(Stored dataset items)
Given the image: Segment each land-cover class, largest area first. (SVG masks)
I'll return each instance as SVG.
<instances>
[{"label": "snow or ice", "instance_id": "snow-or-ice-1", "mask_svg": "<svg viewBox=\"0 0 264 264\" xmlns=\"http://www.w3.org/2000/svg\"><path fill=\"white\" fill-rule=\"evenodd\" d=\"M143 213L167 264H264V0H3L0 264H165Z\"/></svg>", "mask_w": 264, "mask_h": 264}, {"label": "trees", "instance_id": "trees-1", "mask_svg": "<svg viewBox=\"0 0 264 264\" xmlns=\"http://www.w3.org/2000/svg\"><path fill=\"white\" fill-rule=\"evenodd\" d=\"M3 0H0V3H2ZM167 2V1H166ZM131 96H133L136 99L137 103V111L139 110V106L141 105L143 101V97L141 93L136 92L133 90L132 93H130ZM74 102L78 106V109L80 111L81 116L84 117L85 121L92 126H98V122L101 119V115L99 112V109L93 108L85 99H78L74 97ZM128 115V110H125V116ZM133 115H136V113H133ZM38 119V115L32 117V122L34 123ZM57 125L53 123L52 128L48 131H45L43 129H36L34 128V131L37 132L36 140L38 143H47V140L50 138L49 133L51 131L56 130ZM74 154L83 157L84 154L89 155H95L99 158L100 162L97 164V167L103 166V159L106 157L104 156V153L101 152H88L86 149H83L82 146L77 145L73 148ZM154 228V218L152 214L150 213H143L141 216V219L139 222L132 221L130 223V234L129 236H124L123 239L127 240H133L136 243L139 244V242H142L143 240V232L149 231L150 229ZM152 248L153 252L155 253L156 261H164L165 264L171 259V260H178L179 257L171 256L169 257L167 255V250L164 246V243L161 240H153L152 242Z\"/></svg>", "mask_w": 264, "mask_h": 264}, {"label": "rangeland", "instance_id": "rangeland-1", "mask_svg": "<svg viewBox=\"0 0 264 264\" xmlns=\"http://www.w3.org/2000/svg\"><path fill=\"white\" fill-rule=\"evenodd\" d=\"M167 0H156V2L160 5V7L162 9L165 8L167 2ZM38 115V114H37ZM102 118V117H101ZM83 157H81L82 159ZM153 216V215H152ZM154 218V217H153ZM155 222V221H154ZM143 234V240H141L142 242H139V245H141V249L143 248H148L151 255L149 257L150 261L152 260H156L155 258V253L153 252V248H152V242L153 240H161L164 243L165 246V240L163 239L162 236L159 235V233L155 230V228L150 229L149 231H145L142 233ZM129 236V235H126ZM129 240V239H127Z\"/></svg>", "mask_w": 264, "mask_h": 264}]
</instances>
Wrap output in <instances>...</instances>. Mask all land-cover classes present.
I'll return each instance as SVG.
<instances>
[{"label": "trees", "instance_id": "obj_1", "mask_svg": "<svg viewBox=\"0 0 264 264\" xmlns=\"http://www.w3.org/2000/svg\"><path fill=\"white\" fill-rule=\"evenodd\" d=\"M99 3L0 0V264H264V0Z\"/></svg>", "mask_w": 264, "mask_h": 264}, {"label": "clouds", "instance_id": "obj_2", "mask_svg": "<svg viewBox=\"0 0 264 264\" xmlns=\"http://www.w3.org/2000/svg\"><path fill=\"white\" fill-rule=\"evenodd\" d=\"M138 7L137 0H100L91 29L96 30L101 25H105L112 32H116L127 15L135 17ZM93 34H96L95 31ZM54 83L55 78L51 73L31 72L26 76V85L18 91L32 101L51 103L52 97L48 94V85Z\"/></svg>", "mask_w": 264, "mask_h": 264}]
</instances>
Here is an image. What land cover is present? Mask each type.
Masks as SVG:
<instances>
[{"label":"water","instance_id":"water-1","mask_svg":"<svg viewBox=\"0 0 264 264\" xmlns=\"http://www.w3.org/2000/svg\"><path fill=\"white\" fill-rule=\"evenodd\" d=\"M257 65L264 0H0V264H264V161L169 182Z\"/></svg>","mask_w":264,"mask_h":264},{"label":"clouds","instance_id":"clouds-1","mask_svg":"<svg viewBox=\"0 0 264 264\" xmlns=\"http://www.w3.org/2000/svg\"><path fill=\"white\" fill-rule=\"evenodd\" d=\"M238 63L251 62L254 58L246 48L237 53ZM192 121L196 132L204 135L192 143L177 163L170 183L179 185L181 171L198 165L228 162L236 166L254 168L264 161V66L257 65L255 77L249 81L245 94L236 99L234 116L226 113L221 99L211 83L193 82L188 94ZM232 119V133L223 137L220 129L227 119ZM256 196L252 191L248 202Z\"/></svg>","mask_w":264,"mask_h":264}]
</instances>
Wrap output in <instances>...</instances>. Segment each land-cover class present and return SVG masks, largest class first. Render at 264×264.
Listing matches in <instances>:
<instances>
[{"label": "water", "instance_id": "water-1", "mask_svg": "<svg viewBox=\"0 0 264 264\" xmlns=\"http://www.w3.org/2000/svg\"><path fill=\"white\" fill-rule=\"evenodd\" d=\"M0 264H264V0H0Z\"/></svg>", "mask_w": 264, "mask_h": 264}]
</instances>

### [Instruction]
Please locate every line in the listing above that contains the word "each" and copy those lines in full. Case counts when matching.

### [Written response]
Given the image: Segment each land-cover class, largest area first. (SVG masks)
I'll return each instance as SVG.
I'll return each instance as SVG.
Here is an image. What land cover is present? Mask each type.
Wrap output in <instances>...</instances>. Segment each land-cover class present and return SVG masks, largest class first. Render at 264×264.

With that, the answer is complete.